How LLMs Count Tokens: Vocabulary, Encoding & Costs

Explore how the vocabulary-based tokenization process in LLMs and how it impacts prompt design, context length, and overall system performance.

If you’ve worked with large language models (LLMs), you’ve probably asked:

“Why am I paying for tokens and not words?”
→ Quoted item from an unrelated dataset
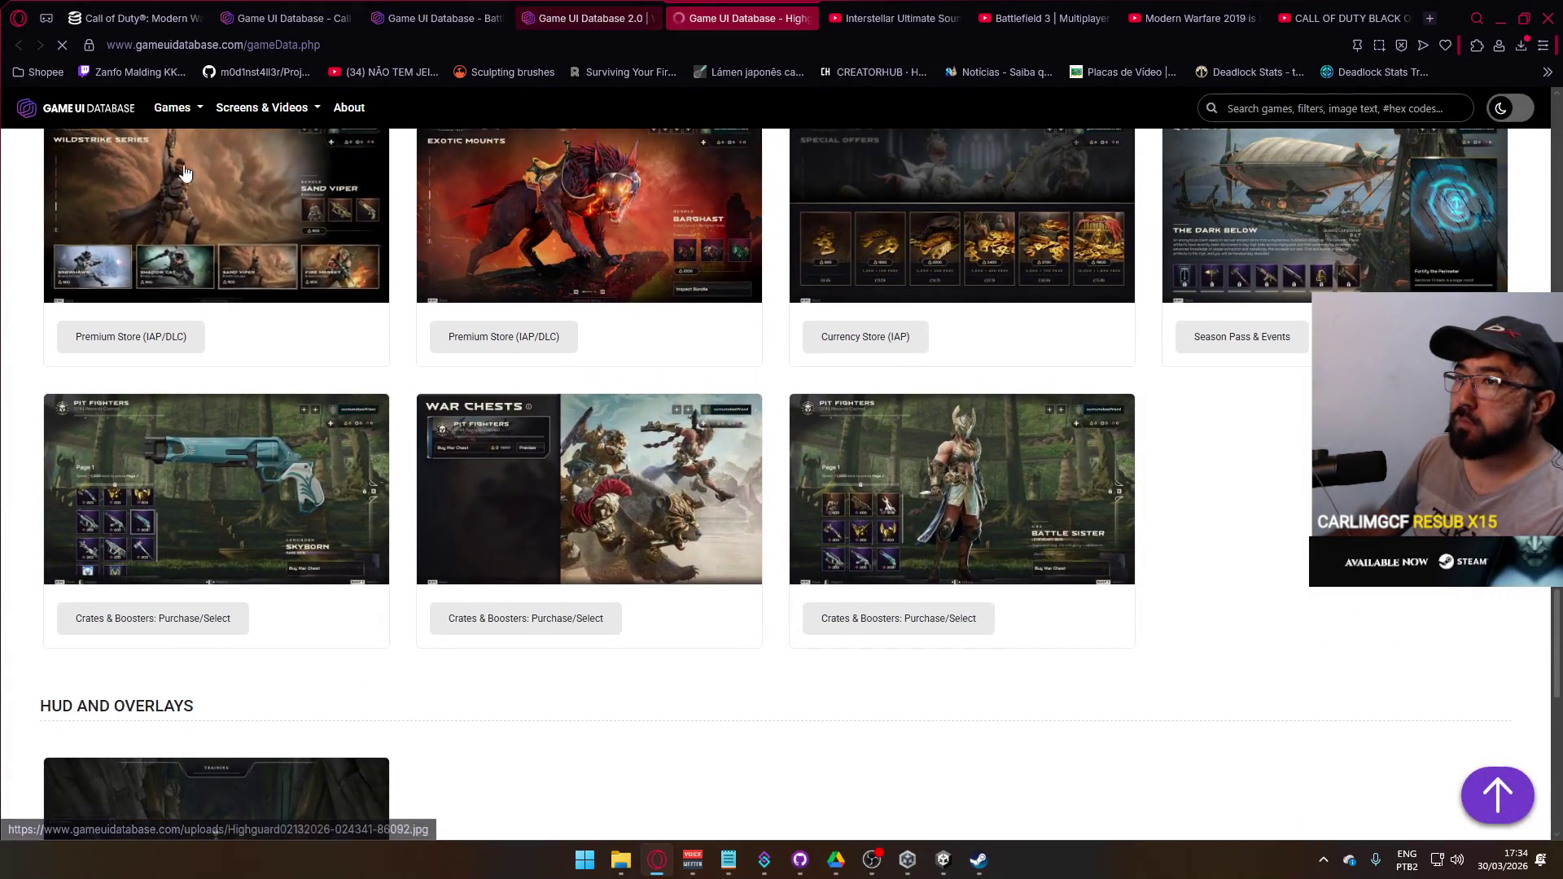
left_click(381, 295)
scroll(174, 569, "down", 2)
At first, it sounds odd. But once you understand how these models work, it becomes clear that tokens aren’t just a billing unit. Tokens are the fundamental building blocks LLMs actually use to read, understand, and generate text.

Understanding tokenization is essential for optimizing prompts, managing costs, and avoiding truncation issues in your LLM applications.

Key Takeaways

Show

Tokens, not words, are the currency of LLMs — text must be converted into numeric token IDs before an LLM can process it, making tokenization the foundational step in all LLM workflows.
Subword tokenization (BPE) strikes the balance — full-word vocabularies would require 500K+ entries; character-level models lose semantic context; BPE with 32K–100K tokens efficiently handles multilingual, technical, and messy real-world text.
Vocabulary size directly affects token count and cost — GPT-4’s 100K vocabulary encodes more per token than Llama 2’s 32K vocabulary, meaning the same prompt can cost meaningfully different amounts across models.
Token count ≠ word count — technical jargon, code snippets, and non-Latin scripts generate significantly more tokens per word, making rare or complex language disproportionately expensive in API billing.
Token management affects more than cost — exceeding context window limits causes truncation in RAG pipelines and multi-turn chats, and more tokens mean larger embedding vectors, higher memory usage, and slower inference.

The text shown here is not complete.